TRANSLATORS face a race against time to be ready after a High Wycombe firm pledged to print the Bible in all 6,900 languages.

Experts at Wycliffe Bible Translators have developed new technology which will allow them to create typefaces for some of the world's rarest languages.

It is a challenge which includes learning the language of former cannibals in Papua New Guinea.

Kent Anderson, Wycliffe's director, said the job would be a "unique achievement" because some of the languages have never appeared in text form before.

He said: "It's a unique achievement because in some languages, the thickness or shape of individual letters changes in relation to others they are placed beside. Our staff have had to overcome huge development problems. It was painstaking, but worth it."

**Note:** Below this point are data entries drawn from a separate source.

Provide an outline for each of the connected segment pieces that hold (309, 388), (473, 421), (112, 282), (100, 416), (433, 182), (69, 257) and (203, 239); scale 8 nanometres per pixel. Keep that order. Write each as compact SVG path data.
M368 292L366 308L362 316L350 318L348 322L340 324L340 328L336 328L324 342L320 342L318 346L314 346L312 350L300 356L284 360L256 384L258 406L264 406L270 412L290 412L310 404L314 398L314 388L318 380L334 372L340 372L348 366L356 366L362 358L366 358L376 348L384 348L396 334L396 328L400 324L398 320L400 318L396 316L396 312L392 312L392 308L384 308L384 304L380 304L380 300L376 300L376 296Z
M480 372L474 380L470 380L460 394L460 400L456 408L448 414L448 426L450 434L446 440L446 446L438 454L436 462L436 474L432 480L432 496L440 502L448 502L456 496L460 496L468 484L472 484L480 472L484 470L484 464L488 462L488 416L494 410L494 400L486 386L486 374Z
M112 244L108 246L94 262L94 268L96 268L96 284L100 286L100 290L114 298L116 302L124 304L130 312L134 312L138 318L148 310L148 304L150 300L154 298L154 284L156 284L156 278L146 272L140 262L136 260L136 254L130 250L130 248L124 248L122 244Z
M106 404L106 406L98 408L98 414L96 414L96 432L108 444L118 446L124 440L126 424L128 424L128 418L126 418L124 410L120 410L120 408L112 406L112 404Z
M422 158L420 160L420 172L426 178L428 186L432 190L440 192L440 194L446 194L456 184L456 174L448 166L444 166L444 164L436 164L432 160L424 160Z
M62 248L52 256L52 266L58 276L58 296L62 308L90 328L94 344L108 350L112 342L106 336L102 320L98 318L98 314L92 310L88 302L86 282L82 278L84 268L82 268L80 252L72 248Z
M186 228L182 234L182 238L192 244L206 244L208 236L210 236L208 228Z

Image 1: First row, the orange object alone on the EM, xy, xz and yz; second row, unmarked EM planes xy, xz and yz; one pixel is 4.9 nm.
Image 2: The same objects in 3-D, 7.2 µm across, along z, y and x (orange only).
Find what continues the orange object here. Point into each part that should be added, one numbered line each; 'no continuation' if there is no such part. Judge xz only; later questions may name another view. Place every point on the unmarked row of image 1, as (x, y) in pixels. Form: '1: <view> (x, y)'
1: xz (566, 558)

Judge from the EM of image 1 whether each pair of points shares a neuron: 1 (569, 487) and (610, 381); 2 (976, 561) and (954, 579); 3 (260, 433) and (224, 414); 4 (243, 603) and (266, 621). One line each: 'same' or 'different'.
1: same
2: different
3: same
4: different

Wycliffe plan to complete the mammoth task and print the Bible in every spoken language by 2025 some task when scholars estimate up to 2,700 languages are without a Bible translation.

Mr Anderson added: "We tell people that God speaks to them in their language so it would seem natural for them to have a written record of God's word in their alphabet.

"At first, we estimated it would take us 150 years, but we now believe it is achievable in 20. When you consider it took more than 1,000 years for the first English Bible to be translated, we've reduced the margin quite a bit."

Wycliffe experts have designed new programmes to accommodate rare scripts, some of which have never been printed before.